The Ramban sides with the Inuits – he reminds us that not only are there occasional obvious miracles in our history and sometimes even in our lives, but that the entire world around us is hidden miracles through and through, everywhere you turn (Torah Commentary, Gen. 46:15 et al.). In Tzfat we don’t have walruses returning in the spring, but we do have almond trees that are now in full bloom, with their pink and their white petals, and they are also a marvel.

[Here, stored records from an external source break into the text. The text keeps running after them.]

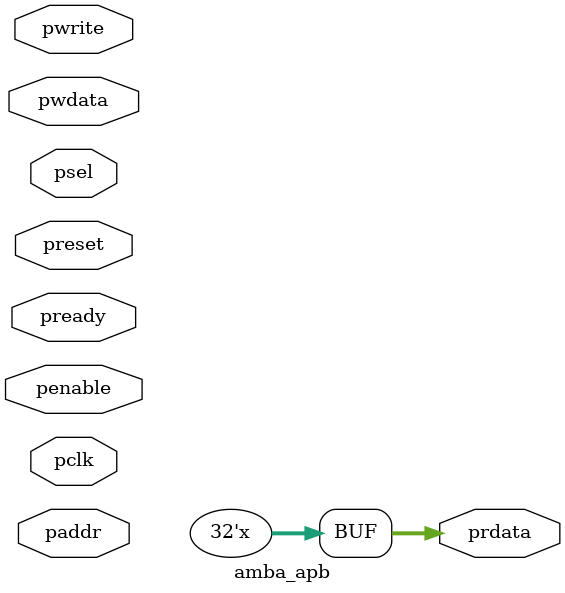
<source format=v>
/* AMBA - Advanced Microcontroller Bus Architecture is a on-chip communication protocol. It is widely
used in SoC and ASIC and also these days in Smartphones. AMBA has been revised several times depending 
upon the requirements with increasing device functionality. AMBA consists of 3 components:-
	1. AHB or ASB - Advanced high speed bus for high bandwidth and high performance---AHB-lite.
	2. APB - Advanced Peripeheral Bus for low bandwidth low performance
*/

module amba_apb(pclk,preset,psel,penable,pwrite,paddr,pwdata,prdata,pready);

input pclk;					// clock signal
input preset;					// 1bit reset signal
input psel;					// 1bit select signal
input penable;					// 1bit enable signal
input pwrite;					// direction signal (1=write/0=read)
input [0:31] paddr;				// 32 bit address bus
input [0:31] pwdata;				// 32 bit wire data bus
output reg [0:31] prdata;			// 32 bit read data bus
input  pready;					// ready signal

reg [0:1] state,next;				//2 bit state change variable

parameter idle=2'b00;				//initial idle state
parameter setup=2'b01;				//data is made stable in this state to be accessed in the next
parameter access=2'b10;				//data is accessed in this state

reg [0:31]pwdata_temp;				//temp reg to store data to be written
reg temp_psel;
reg temp_penable;


always @ (posedge pclk or negedge preset)
	if (!preset)
		state<=idle;
	else 	
		state<=next;

always @ (state or preset or psel or penable or pwrite or paddr or pwdata)
begin
	case (state)
		idle : begin
			temp_psel=1'b0;
			temp_penable=1'b0;
			if (psel==1) next=setup;
			else next=idle; 
		end
		
		setup: begin
			temp_psel=1'b1;
			temp_penable=1'b0;
			pwdata_temp=32'h0;
			next=access;
			
		end
	
		access: begin
			if (pwrite==1 && penable==1) begin
				pwdata_temp=pwdata;	
				next = idle;
			end
			else if (pwrite==0 && penable==1)begin
				//prdata=32'haa;
				prdata=pwdata_temp;	
				next = idle;
			end
			
			else next=idle;
		end
	endcase

end

endmodule 
</source>
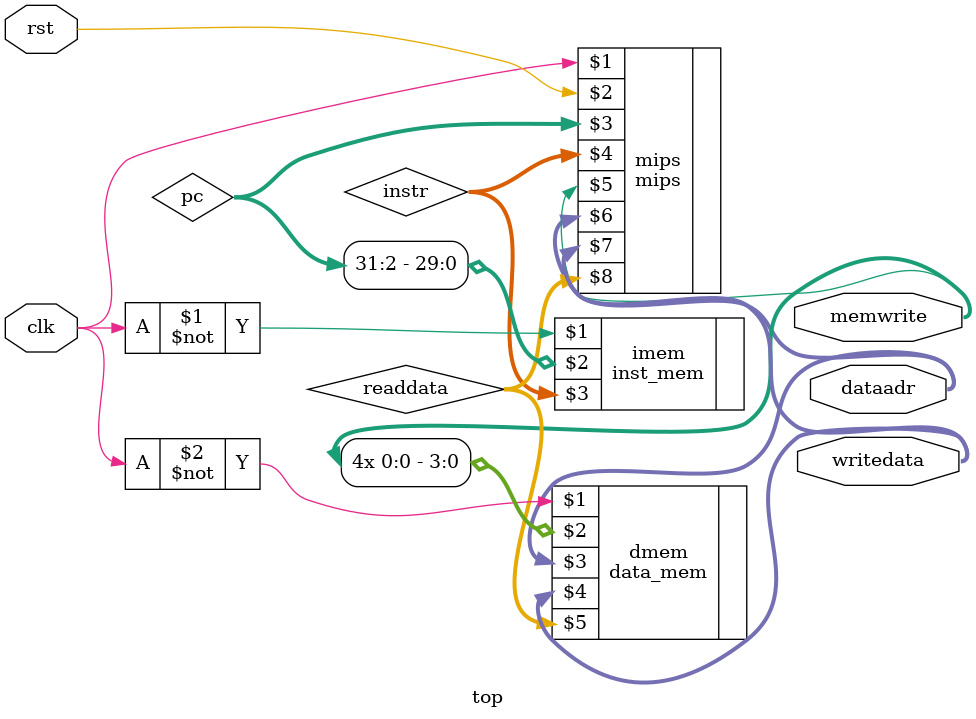
<source format=v>
`timescale 1ns / 1ps


module top(
	input wire clk,rst,
	output wire[31:0] writedata,dataadr,
	output wire memwrite
    );
	wire[31:0] pc,instr,readdata;
	mips mips(clk,rst,pc,instr,memwrite,dataadr,writedata,readdata);
	inst_mem imem(~clk,pc[31:2],instr);
	data_mem dmem(~clk,{memwrite,memwrite,memwrite,memwrite},dataadr,writedata,readdata);
endmodule

</source>
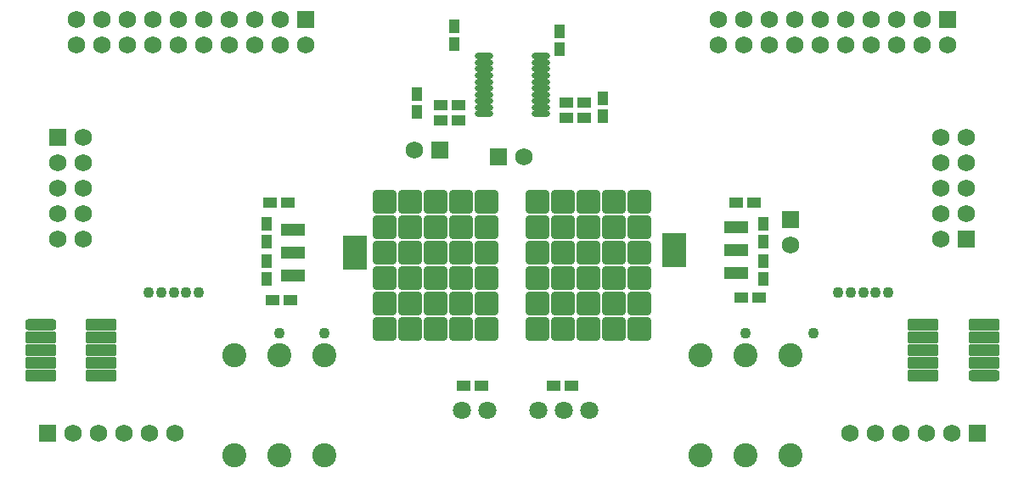
<source format=gts>
G04 Layer_Color=8388736*
%FSLAX25Y25*%
%MOIN*%
G70*
G01*
G75*
%ADD35R,0.05300X0.04000*%
%ADD36R,0.04000X0.05300*%
%ADD37O,0.07296X0.02572*%
%ADD38R,0.09461X0.13595*%
%ADD39R,0.09461X0.04737*%
G04:AMPARAMS|DCode=40|XSize=122.96mil|YSize=45.4mil|CornerRadius=4.94mil|HoleSize=0mil|Usage=FLASHONLY|Rotation=0.000|XOffset=0mil|YOffset=0mil|HoleType=Round|Shape=RoundedRectangle|*
%AMROUNDEDRECTD40*
21,1,0.12296,0.03553,0,0,0.0*
21,1,0.11309,0.04540,0,0,0.0*
1,1,0.00987,0.05655,-0.01777*
1,1,0.00987,-0.05655,-0.01777*
1,1,0.00987,-0.05655,0.01777*
1,1,0.00987,0.05655,0.01777*
%
%ADD40ROUNDEDRECTD40*%
G04:AMPARAMS|DCode=41|XSize=122.96mil|YSize=45.4mil|CornerRadius=13.35mil|HoleSize=0mil|Usage=FLASHONLY|Rotation=0.000|XOffset=0mil|YOffset=0mil|HoleType=Round|Shape=RoundedRectangle|*
%AMROUNDEDRECTD41*
21,1,0.12296,0.01870,0,0,0.0*
21,1,0.09626,0.04540,0,0,0.0*
1,1,0.02670,0.04813,-0.00935*
1,1,0.02670,-0.04813,-0.00935*
1,1,0.02670,-0.04813,0.00935*
1,1,0.02670,0.04813,0.00935*
%
%ADD41ROUNDEDRECTD41*%
G04:AMPARAMS|DCode=42|XSize=90.68mil|YSize=90.68mil|CornerRadius=8.13mil|HoleSize=0mil|Usage=FLASHONLY|Rotation=180.000|XOffset=0mil|YOffset=0mil|HoleType=Round|Shape=RoundedRectangle|*
%AMROUNDEDRECTD42*
21,1,0.09068,0.07441,0,0,180.0*
21,1,0.07441,0.09068,0,0,180.0*
1,1,0.01627,-0.03721,0.03721*
1,1,0.01627,0.03721,0.03721*
1,1,0.01627,0.03721,-0.03721*
1,1,0.01627,-0.03721,-0.03721*
%
%ADD42ROUNDEDRECTD42*%
%ADD43R,0.06800X0.06800*%
%ADD44C,0.06800*%
%ADD45R,0.06800X0.06800*%
%ADD46C,0.09461*%
%ADD47C,0.07099*%
%ADD48C,0.04343*%
D35*
X293854Y68898D02*
D03*
X286854D02*
D03*
X291886Y106299D02*
D03*
X284886D02*
D03*
X224957Y139764D02*
D03*
X217957D02*
D03*
X224957Y145669D02*
D03*
X217957D02*
D03*
X175744Y138779D02*
D03*
X168744D02*
D03*
X175744Y144685D02*
D03*
X168744D02*
D03*
X101815Y106299D02*
D03*
X108815D02*
D03*
X102799Y67913D02*
D03*
X109799D02*
D03*
X213035Y34449D02*
D03*
X220036D02*
D03*
X184602D02*
D03*
X177603D02*
D03*
D36*
X295276Y97988D02*
D03*
Y90988D02*
D03*
Y83224D02*
D03*
Y76224D02*
D03*
X232283Y140201D02*
D03*
Y147201D02*
D03*
X215551Y166776D02*
D03*
Y173776D02*
D03*
X174213Y168744D02*
D03*
Y175744D02*
D03*
X159449Y142169D02*
D03*
Y149169D02*
D03*
X100394Y90988D02*
D03*
Y97988D02*
D03*
Y76224D02*
D03*
Y83224D02*
D03*
D37*
X207972Y141220D02*
D03*
Y143740D02*
D03*
Y146260D02*
D03*
Y148780D02*
D03*
Y151299D02*
D03*
Y153819D02*
D03*
Y156339D02*
D03*
Y158858D02*
D03*
Y161378D02*
D03*
Y163898D02*
D03*
X185728Y141220D02*
D03*
Y143740D02*
D03*
Y146260D02*
D03*
Y148780D02*
D03*
Y151299D02*
D03*
Y153819D02*
D03*
Y156339D02*
D03*
Y158858D02*
D03*
Y161378D02*
D03*
Y163898D02*
D03*
D38*
X135236Y86614D02*
D03*
X260433Y87599D02*
D03*
D39*
X110827Y77559D02*
D03*
Y86614D02*
D03*
Y95669D02*
D03*
X284843Y96654D02*
D03*
Y87599D02*
D03*
Y78543D02*
D03*
D40*
X35512Y38228D02*
D03*
X11732D02*
D03*
X35512Y43228D02*
D03*
X11732D02*
D03*
X35512Y48228D02*
D03*
X11732D02*
D03*
X35512Y53228D02*
D03*
X11732D02*
D03*
X35512Y58228D02*
D03*
X358189D02*
D03*
X381969D02*
D03*
X358189Y53228D02*
D03*
X381969D02*
D03*
X358189Y48228D02*
D03*
X381969D02*
D03*
X358189Y43228D02*
D03*
X381969D02*
D03*
X358189Y38228D02*
D03*
D41*
X11732Y58228D02*
D03*
X381969Y38228D02*
D03*
D42*
X246850Y106693D02*
D03*
X236850D02*
D03*
X226850D02*
D03*
X216850D02*
D03*
X206850D02*
D03*
X186850D02*
D03*
X176850D02*
D03*
X166850D02*
D03*
X156850D02*
D03*
X146850D02*
D03*
X246850Y76693D02*
D03*
X236850D02*
D03*
X226850D02*
D03*
X216850D02*
D03*
X206850D02*
D03*
X186850D02*
D03*
X176850D02*
D03*
X166850D02*
D03*
X156850D02*
D03*
X146850D02*
D03*
Y66693D02*
D03*
X156850D02*
D03*
X166850D02*
D03*
X176850D02*
D03*
X186850D02*
D03*
X206850D02*
D03*
X216850D02*
D03*
X226850D02*
D03*
X236850D02*
D03*
X246850D02*
D03*
X146850Y56693D02*
D03*
X156850D02*
D03*
X166850D02*
D03*
X176850D02*
D03*
X186850D02*
D03*
X206850D02*
D03*
X216850D02*
D03*
X226850D02*
D03*
X236850D02*
D03*
X246850D02*
D03*
X146850Y96693D02*
D03*
X156850D02*
D03*
X166850D02*
D03*
X176850D02*
D03*
X186850D02*
D03*
X206850D02*
D03*
X216850D02*
D03*
X226850D02*
D03*
X236850D02*
D03*
X246850D02*
D03*
X146850Y86693D02*
D03*
X156850D02*
D03*
X166850D02*
D03*
X176850D02*
D03*
X186850D02*
D03*
X206850D02*
D03*
X216850D02*
D03*
X226850D02*
D03*
X236850D02*
D03*
X246850D02*
D03*
D43*
X367835Y178228D02*
D03*
X306102Y99567D02*
D03*
X115866Y178228D02*
D03*
D44*
X367835Y168228D02*
D03*
X357835Y178228D02*
D03*
Y168228D02*
D03*
X347835Y178228D02*
D03*
Y168228D02*
D03*
X337835Y178228D02*
D03*
Y168228D02*
D03*
X327835Y178228D02*
D03*
Y168228D02*
D03*
X317835Y178228D02*
D03*
Y168228D02*
D03*
X307835Y178228D02*
D03*
Y168228D02*
D03*
X297835Y178228D02*
D03*
Y168228D02*
D03*
X287835Y178228D02*
D03*
Y168228D02*
D03*
X277835Y178228D02*
D03*
Y168228D02*
D03*
X365157Y92047D02*
D03*
X375157Y102047D02*
D03*
X365157D02*
D03*
X375157Y112047D02*
D03*
X365157D02*
D03*
X375157Y122047D02*
D03*
X365157D02*
D03*
X375157Y132047D02*
D03*
X365157D02*
D03*
X306102Y89567D02*
D03*
X158465Y126969D02*
D03*
X34291Y15748D02*
D03*
X24291D02*
D03*
X44291D02*
D03*
X54291D02*
D03*
X64291D02*
D03*
X28543Y132047D02*
D03*
X18543Y122047D02*
D03*
X28543D02*
D03*
X18543Y112047D02*
D03*
X28543D02*
D03*
X18543Y102047D02*
D03*
X28543D02*
D03*
X18543Y92047D02*
D03*
X28543D02*
D03*
X115866Y168228D02*
D03*
X105866Y178228D02*
D03*
Y168228D02*
D03*
X95866Y178228D02*
D03*
Y168228D02*
D03*
X85866Y178228D02*
D03*
Y168228D02*
D03*
X75866Y178228D02*
D03*
Y168228D02*
D03*
X65866Y178228D02*
D03*
Y168228D02*
D03*
X55866Y178228D02*
D03*
Y168228D02*
D03*
X45866Y178228D02*
D03*
Y168228D02*
D03*
X35866Y178228D02*
D03*
Y168228D02*
D03*
X25866Y178228D02*
D03*
Y168228D02*
D03*
X201339Y124213D02*
D03*
X359409Y15748D02*
D03*
X369409D02*
D03*
X349409D02*
D03*
X339409D02*
D03*
X329409D02*
D03*
D45*
X375157Y92047D02*
D03*
X168465Y126969D02*
D03*
X14291Y15748D02*
D03*
X18543Y132047D02*
D03*
X191339Y124213D02*
D03*
X379409Y15748D02*
D03*
D46*
X288386Y46260D02*
D03*
Y6890D02*
D03*
X270669Y46260D02*
D03*
Y6890D02*
D03*
X123031Y46260D02*
D03*
Y6890D02*
D03*
X105315Y46260D02*
D03*
Y6890D02*
D03*
X87598Y46260D02*
D03*
Y6890D02*
D03*
X306102Y46260D02*
D03*
Y6890D02*
D03*
D47*
X177008Y24606D02*
D03*
X187008D02*
D03*
X207008D02*
D03*
X217008D02*
D03*
X227008D02*
D03*
D48*
X315059Y55020D02*
D03*
X288287Y55118D02*
D03*
X123130D02*
D03*
X105315D02*
D03*
X324803Y70866D02*
D03*
X329724D02*
D03*
X334646D02*
D03*
X339567Y70965D02*
D03*
X344488Y70866D02*
D03*
X73819D02*
D03*
X68898D02*
D03*
X63976D02*
D03*
X59055D02*
D03*
X54134D02*
D03*
M02*

</source>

This is the inner meaning of the Mishkan itself – the great construction project that engaged Am Yisrael in the first year of their desert journey, and that accompanied them into the Land of Israel, the account of which begins in this week’s parashah and will engage us for months. In the ancient world the Mishkan must have been shocking. It’s styled like a temple, but in its most sacred inner place, the Holy of Holies, in the space framed by the arching wings of the golden Keruvim over the Ark, where pagans would have placed their man-made representation of divinity, their idol, in that space of the Mishkan there’s – nothing! And from that nothing God Himself really speaks (Ex. 25:22). And there are miraculous phenomena associated with the Mishkan: that it carries its carriers (Sotah 35a); that the golden Keruvim, the pair of angels whose wings overarch and frame the empty center, are responsive to the moral condition of Am Yisrael (Baba Batra 99a); that the gem-imbedded breastplate of the Kohen Gadol reveals God’s will through the mysterious Urim ve-Tumim hidden in it (Ex. 28:15-29), and more.

The Torah reveals the ultimate purpose of the Mishkan:

שמות פרק כה פסוק ח

ועשו לי מקדש ושכנתי בתוכם:

They shall make Me a holy place and I will dwell in their midst.

Rabbi Yaakov Leiner comments that “the whole world is filled with the glory of God and there is no place without God’s efflux and He does wonders of salvation every day, at every moment, in every place” — so what need is there for a Mishkan? He answers that yes, the whole world is filled with God’s glory, but we usually miss it – not because it’s too subtle but because it’s so powerfully, overwhelmingly obvious that it’s too much for our minds to grasp. Like on a sunny day, the one place you can’t look steadily is at the sun. So the Mishkan, as the Midrash Tadsheh tells us, is a colorful, sparkling miniature model of the world. It helps focus our minds, a contemplative aid to open our hearts and awaken us to the wonders of existence, to the intimate Presence of God. We start with the Mishkan and expand outwards, realizing that the divine glory we perceive there is really everywhere and beyond (Beit Yaakov, Terumah, sec. 39). As Rebbe Menachem Mendel of Kotsk notes, when we build the Mishkan, the Torah says, not that God will dwell in the Mishkan, but that God will dwell in our midst.

We don’t have the Mishkan or Mikdash today – yet. We pray for the time when we get a new Mikdash, confident that however it gets rebuilt, it will be wondrous, as the prophet Zekhariah says:

זכריה פרק ב

(ט) ואני אהיה לה נאם יקוק חומת אש סביב ולכבוד אהיה בתוכה: פ

And I shall be for it a wall of fire round about, and for glory I will be within it.

In the meantime, and for all time, we have Torah, itself a wonder, which we can learn together, opening and awakening our hearts and minds to the wonders of God’s world.